Would you rather live in a treehouse or a cave?

Ooooh! Great imagery. My initial answer is TREEHOUSE! Oh yeah, Baby! I love trees. I love climbing them, I love treehouses. We saw a bunny in a treehouse in Portland not too long ago.

But this question makes me think a lot. I often find that I see myself as I wish to be, not necessarily as I am. So perhaps a treehouse is symbolic for where I want to be.

I feel like I live in a cave right now: The Uncles’ basement apartment. Which does have some light, luckily, because the house is on a slope, so there are windows on one wall.

And I also realize that when I am wounded and need to heal, I crawl into a self-constructed cave. That might be the INTJ in me. When I need to recharge my batteries, a dark quiet stone cave with moss-covered, slightly damp walls sounds ideal. I could commiserate with the bats. I am aware of this tendency because I’m pretty much there right now: standing in the doorway of the cave getting fresh air and sunshine, but ready to duck back inside anytime something spooks me. I feel like I need to overcome this position maybe, and take the chance to start tree-climbing.

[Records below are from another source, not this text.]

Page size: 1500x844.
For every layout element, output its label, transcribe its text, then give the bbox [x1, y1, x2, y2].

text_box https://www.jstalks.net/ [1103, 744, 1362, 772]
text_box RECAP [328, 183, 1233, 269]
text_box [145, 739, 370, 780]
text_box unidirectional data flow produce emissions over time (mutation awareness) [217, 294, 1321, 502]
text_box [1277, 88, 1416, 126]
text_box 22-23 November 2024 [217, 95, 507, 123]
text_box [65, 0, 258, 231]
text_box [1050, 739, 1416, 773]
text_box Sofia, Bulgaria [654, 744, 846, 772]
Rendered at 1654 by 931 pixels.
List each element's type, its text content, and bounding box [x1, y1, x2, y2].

I’m thinking of James Taylor too. From New Moon Shine, the song Down In The Hole. “I’m in a hole, since I lost my Baby.” Welcome down underground.

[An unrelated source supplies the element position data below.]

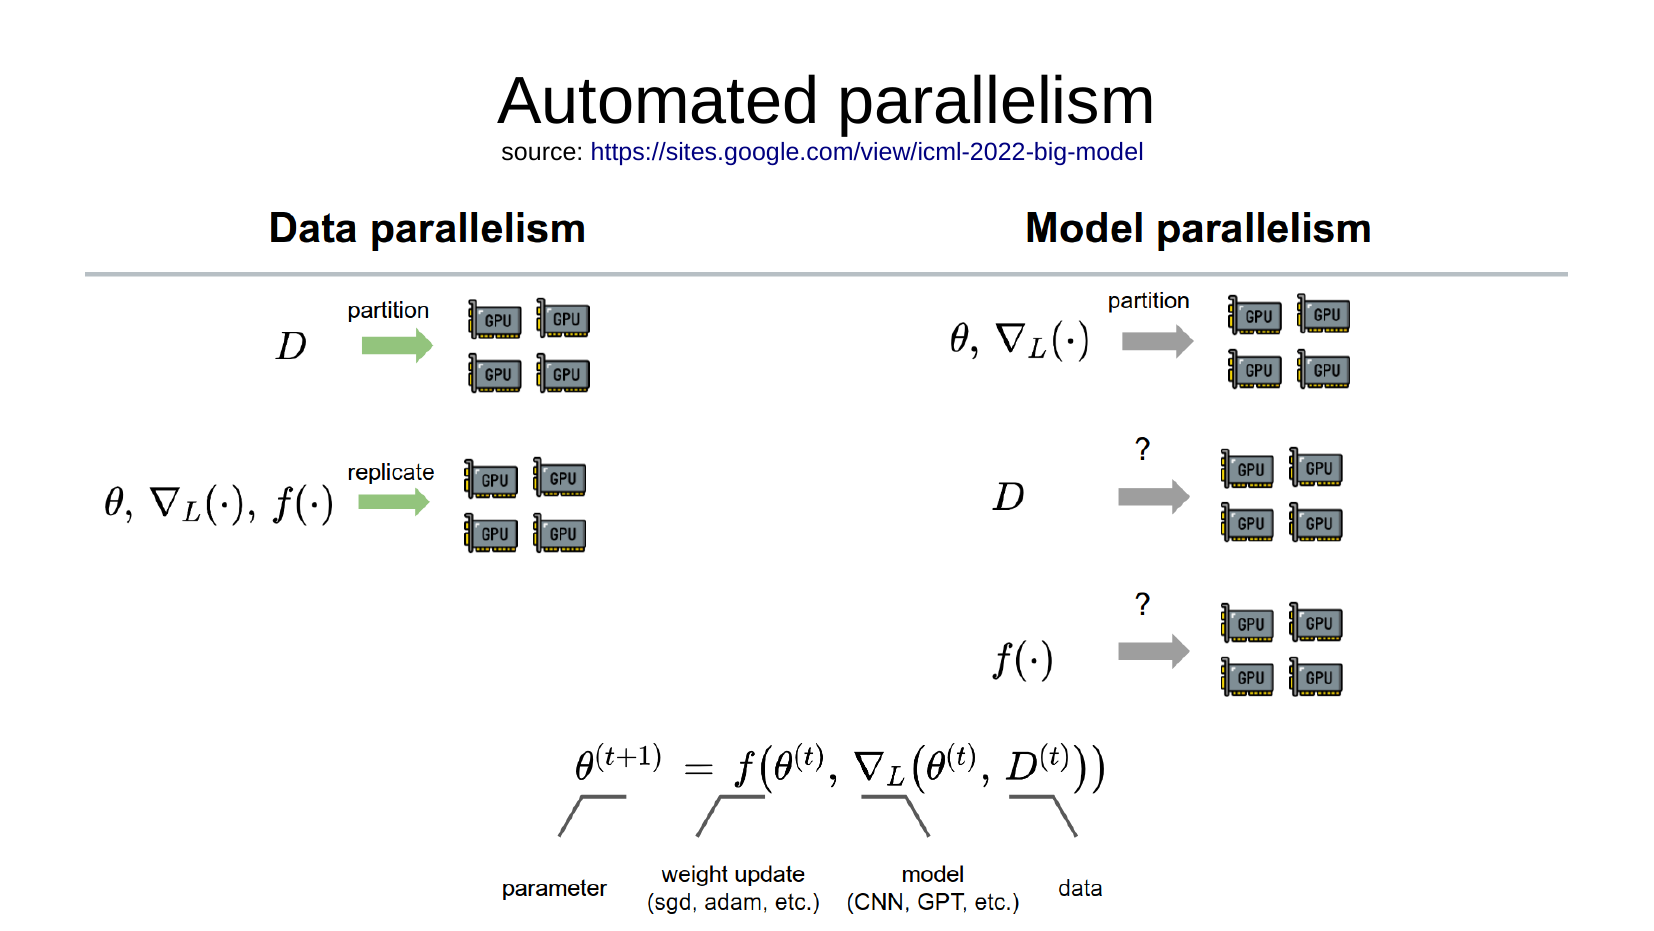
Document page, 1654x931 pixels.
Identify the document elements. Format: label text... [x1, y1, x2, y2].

picture [85, 183, 1568, 930]
title Automated parallelism source: https://sites.google.com/view/icml-2022-big-model [82, 37, 1571, 193]
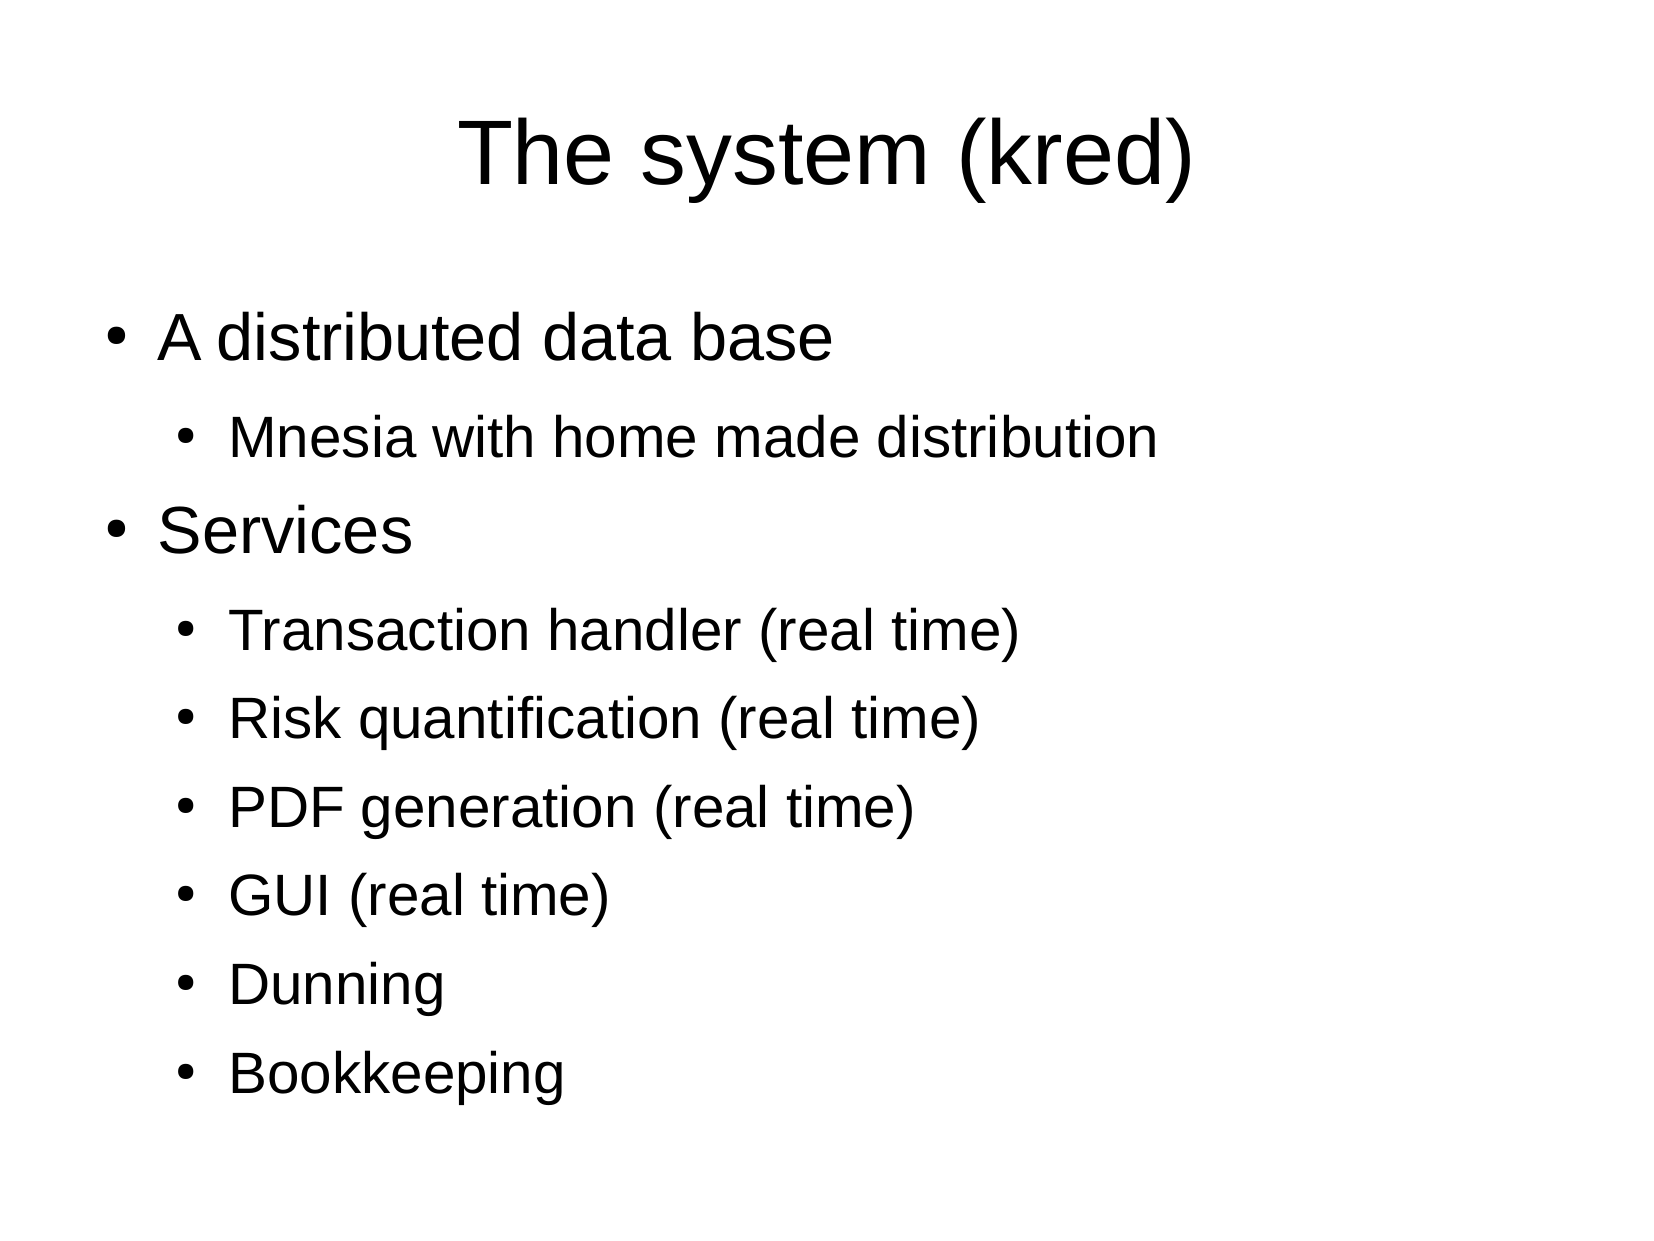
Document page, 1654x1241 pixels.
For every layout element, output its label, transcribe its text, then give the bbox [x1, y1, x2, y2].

list A distributed data base Mnesia with home made distribution Services Transaction handler (real time) Risk quantification (real time) PDF generation (real time) GUI (real time) Dunning Bookkeeping [86, 300, 1576, 1119]
title The system (kred) [82, 56, 1571, 250]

then the Swiss Family Robinson – those great adventurers of faith, expressing fully the meaning of serendipity when finding everything they could possibly need on the island where they were shipwrecked.

and Julia Butterfly Hill. Having lived in Humboldt County while the most famous tree-sitter was living in her own tree house… it’s hard to forget that. I was at Reggae on the River in 1999 when Julia spoke to the crowd from her tree via cellphone. It was an awesome experience to be sharing that moment. A year after she came down, she spoke at the college I was attending, and read a chapter from her book called The Storm. She tells probably the truest story ever about living in a treehouse: in the top of a redwood during one of those Pacific Storms that hits the King Mountain Range out there on Cape Mendocino. She said she knew the storm was going to kill her if she didn’t come up with a plan. So instead of fighting the storm with tensed muscles, she did what the trees do: let the storm push her around and bend her. So she let the storm rage around her – and lived. I feel like that’s a good lesson.

Ok, well, that was a fun little mental jaunt. Thanks, Siona, for the opportunity to pull all those disjointed ideas together in such a fun way.